### WORK TO BE COMPLETED
Look through the records, and wherever the string "Trade" turns up, copy out that line.

### RECORD SET
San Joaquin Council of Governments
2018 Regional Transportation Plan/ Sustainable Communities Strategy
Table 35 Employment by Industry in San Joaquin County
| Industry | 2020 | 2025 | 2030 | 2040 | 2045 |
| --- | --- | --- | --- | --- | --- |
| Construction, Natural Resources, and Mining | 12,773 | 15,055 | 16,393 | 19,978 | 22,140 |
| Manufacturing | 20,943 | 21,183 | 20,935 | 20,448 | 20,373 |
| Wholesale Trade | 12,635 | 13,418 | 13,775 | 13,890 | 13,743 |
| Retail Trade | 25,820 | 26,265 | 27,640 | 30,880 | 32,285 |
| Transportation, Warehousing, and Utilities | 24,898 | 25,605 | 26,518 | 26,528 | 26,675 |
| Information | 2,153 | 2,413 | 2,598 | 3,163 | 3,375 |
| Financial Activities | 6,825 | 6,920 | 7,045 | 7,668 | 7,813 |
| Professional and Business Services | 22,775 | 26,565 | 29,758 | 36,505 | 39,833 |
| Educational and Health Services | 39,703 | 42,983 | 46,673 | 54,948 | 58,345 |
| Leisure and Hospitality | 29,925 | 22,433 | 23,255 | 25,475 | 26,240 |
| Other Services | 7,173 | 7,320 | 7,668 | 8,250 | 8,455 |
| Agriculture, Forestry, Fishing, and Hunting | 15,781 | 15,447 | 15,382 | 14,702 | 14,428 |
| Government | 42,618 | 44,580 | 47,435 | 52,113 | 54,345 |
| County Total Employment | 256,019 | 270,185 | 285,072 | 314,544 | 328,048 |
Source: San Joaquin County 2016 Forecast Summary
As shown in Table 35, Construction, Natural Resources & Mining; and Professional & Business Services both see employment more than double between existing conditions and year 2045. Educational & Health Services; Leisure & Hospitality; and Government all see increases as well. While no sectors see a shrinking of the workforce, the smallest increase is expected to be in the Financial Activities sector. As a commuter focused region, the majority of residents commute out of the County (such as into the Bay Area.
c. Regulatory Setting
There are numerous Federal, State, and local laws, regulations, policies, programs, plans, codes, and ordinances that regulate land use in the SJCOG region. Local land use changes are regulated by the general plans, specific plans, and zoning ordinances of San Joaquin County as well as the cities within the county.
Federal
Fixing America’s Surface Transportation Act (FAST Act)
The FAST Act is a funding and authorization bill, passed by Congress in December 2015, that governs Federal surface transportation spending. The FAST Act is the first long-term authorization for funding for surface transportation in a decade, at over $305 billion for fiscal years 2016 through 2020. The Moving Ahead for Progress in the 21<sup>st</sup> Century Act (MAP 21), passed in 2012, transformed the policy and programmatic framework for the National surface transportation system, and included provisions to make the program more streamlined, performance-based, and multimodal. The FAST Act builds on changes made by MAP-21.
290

### WRITTEN ANSWER
| Wholesale Trade | 12,635 | 13,418 | 13,775 | 13,890 | 13,743 |
| Retail Trade | 25,820 | 26,265 | 27,640 | 30,880 | 32,285 |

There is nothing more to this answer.